» Task material:
* * * * *
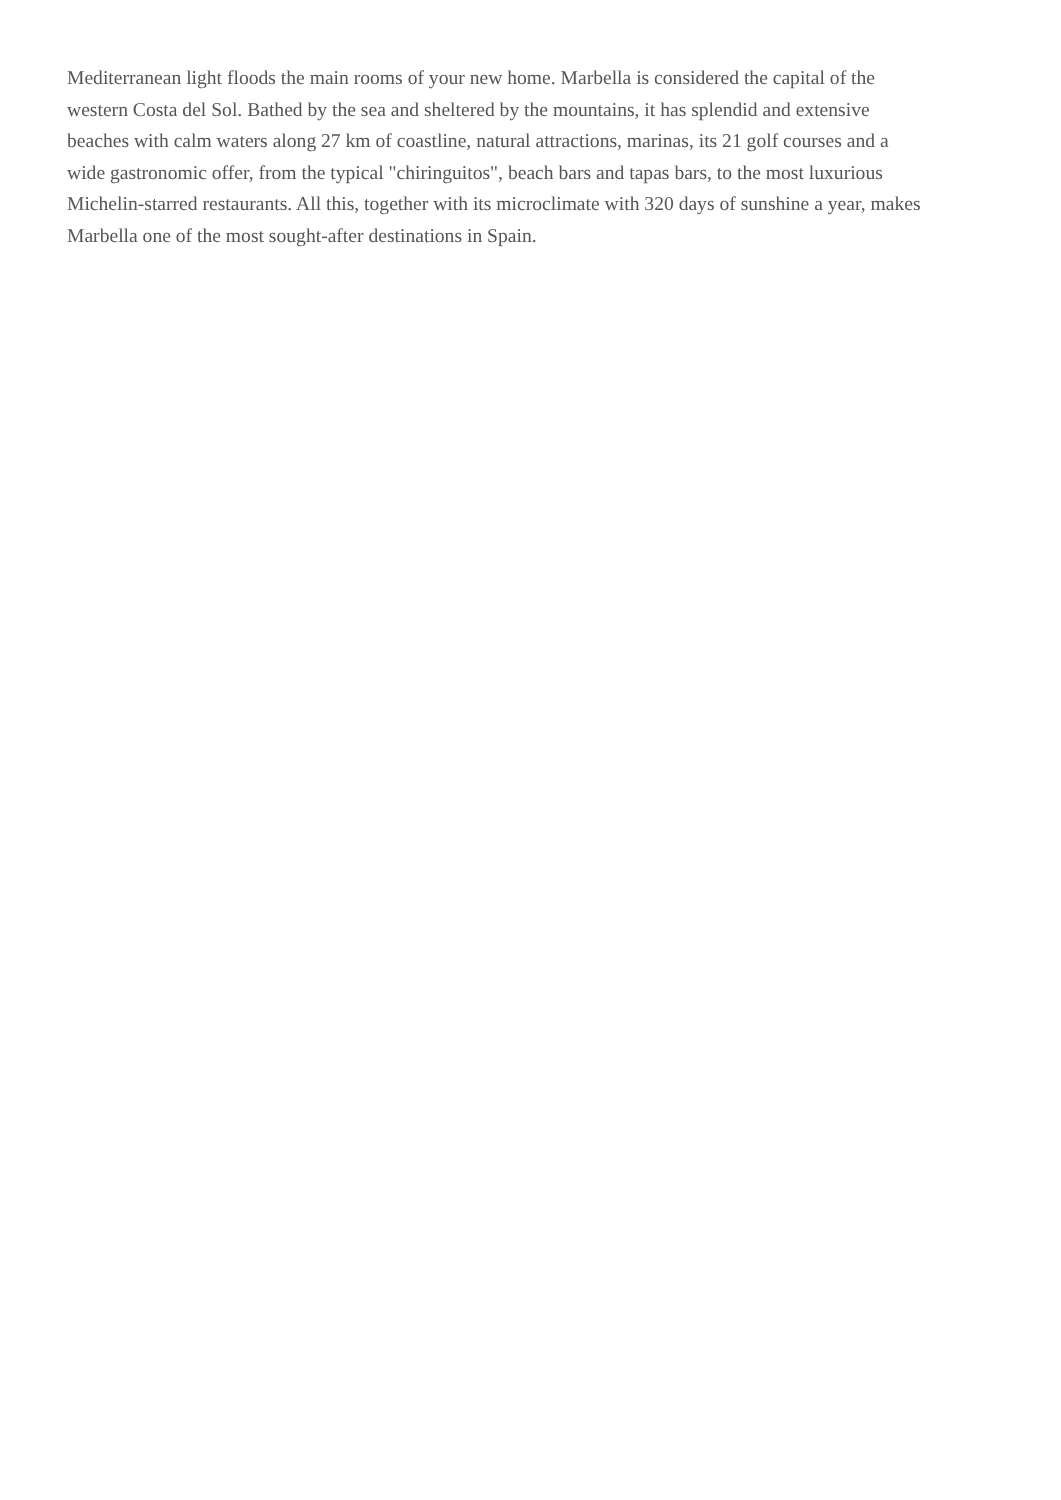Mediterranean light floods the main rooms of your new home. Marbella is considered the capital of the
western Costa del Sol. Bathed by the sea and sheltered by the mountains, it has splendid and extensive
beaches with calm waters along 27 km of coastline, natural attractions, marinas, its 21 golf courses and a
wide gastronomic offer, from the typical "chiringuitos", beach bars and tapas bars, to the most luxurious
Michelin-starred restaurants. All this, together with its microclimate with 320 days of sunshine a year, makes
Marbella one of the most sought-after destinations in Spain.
* * * * *
» Instructions to follow: Write out each line again, exactly as it appears above, except for any picture.

» Solution:
Mediterranean light floods the main rooms of your new home. Marbella is considered the capital of the
western Costa del Sol. Bathed by the sea and sheltered by the mountains, it has splendid and extensive
beaches with calm waters along 27 km of coastline, natural attractions, marinas, its 21 golf courses and a
wide gastronomic offer, from the typical "chiringuitos", beach bars and tapas bars, to the most luxurious
Michelin-starred restaurants. All this, together with its microclimate with 320 days of sunshine a year, makes
Marbella one of the most sought-after destinations in Spain.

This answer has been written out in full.